(Beginning of Records for the exercise)

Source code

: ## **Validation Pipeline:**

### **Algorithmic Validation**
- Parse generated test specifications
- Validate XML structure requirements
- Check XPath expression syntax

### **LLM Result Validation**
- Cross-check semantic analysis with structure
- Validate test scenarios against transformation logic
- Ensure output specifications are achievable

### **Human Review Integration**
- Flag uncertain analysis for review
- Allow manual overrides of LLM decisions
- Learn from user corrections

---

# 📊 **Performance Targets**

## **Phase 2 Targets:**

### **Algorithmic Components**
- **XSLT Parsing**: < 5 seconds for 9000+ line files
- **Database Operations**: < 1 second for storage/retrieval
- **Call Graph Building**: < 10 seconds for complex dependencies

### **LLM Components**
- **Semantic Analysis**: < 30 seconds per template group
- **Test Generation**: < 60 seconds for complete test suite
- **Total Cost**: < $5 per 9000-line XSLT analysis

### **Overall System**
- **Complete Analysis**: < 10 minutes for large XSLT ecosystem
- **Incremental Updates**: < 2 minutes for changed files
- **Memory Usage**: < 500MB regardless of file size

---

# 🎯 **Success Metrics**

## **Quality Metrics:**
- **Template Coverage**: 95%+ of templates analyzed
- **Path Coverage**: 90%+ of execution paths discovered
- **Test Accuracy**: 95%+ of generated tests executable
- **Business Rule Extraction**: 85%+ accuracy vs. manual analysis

(End of Records for the exercise)
(Beginning of Records for the exercise)

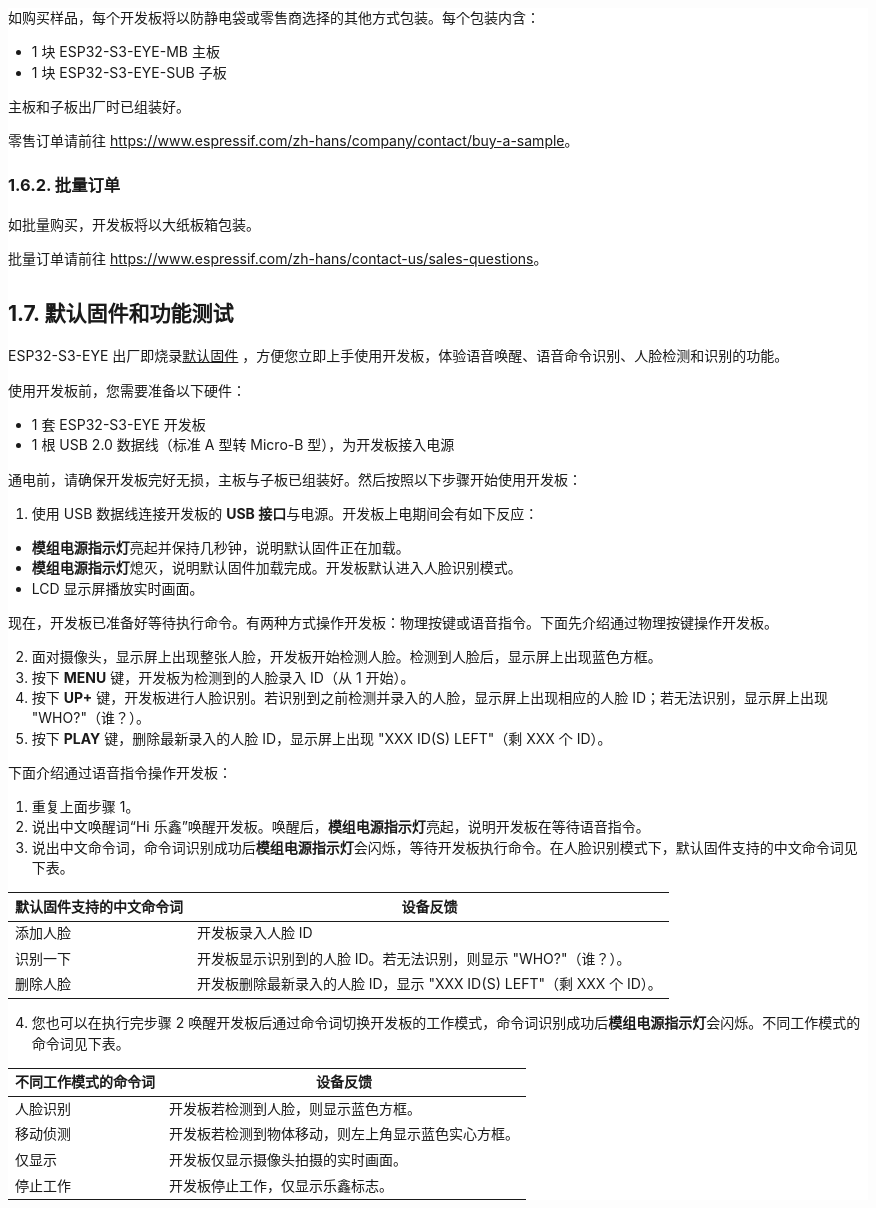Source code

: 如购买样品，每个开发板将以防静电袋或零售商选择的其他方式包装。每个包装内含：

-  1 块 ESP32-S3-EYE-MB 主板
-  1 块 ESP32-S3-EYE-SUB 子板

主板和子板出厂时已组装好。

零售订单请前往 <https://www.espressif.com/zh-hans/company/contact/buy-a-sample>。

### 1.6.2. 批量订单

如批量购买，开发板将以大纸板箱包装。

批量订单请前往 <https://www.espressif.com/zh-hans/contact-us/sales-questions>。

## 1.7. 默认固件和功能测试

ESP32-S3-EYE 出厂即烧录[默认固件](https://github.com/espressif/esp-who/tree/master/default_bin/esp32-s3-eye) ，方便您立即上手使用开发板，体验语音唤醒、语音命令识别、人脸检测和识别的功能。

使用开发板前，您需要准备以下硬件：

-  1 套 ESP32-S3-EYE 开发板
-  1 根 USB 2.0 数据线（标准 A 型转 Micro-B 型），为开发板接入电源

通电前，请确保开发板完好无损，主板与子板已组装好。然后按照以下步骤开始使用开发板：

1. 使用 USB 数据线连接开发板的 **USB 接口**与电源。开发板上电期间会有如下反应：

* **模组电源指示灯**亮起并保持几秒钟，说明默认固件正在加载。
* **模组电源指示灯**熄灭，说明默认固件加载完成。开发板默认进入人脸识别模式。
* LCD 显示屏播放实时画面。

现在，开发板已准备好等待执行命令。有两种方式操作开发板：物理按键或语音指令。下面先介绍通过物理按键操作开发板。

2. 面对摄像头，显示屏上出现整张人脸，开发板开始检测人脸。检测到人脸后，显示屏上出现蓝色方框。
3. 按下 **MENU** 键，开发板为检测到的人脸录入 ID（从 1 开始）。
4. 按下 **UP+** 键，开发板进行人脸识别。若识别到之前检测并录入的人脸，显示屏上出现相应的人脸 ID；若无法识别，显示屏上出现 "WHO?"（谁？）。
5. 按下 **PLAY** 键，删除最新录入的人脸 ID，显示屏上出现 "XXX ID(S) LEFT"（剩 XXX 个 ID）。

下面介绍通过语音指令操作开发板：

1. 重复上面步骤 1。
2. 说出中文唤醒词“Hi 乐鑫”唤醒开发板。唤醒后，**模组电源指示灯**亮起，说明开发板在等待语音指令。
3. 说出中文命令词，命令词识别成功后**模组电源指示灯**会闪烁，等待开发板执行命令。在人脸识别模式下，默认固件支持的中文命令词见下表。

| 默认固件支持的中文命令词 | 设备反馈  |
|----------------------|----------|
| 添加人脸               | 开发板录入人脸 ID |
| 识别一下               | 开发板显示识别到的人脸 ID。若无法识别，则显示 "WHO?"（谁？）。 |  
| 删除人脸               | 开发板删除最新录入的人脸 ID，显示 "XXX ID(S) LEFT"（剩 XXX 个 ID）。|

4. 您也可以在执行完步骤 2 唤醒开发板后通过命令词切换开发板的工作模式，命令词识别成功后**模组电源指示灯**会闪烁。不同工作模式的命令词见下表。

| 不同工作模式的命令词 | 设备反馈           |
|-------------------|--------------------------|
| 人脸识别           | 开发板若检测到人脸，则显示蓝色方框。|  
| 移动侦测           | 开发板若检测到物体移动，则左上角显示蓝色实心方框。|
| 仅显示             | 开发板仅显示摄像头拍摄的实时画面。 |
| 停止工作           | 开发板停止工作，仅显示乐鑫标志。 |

(End of Records for the exercise)

Can you lay out as a numbered list the lines beginning with the one containing "## **Validation Pipeline:**" and continuing through the one containing "## **Phase 2 Targets:**", omitting blank lines?

■ **Problem solution**:
1. : ## **Validation Pipeline:**
2. ### **Algorithmic Validation**
3. - Parse generated test specifications
4. - Validate XML structure requirements
5. - Check XPath expression syntax
6. ### **LLM Result Validation**
7. - Cross-check semantic analysis with structure
8. - Validate test scenarios against transformation logic
9. - Ensure output specifications are achievable
10. ### **Human Review Integration**
11. - Flag uncertain analysis for review
12. - Allow manual overrides of LLM decisions
13. - Learn from user corrections
14. ---
15. # 📊 **Performance Targets**
16. ## **Phase 2 Targets:**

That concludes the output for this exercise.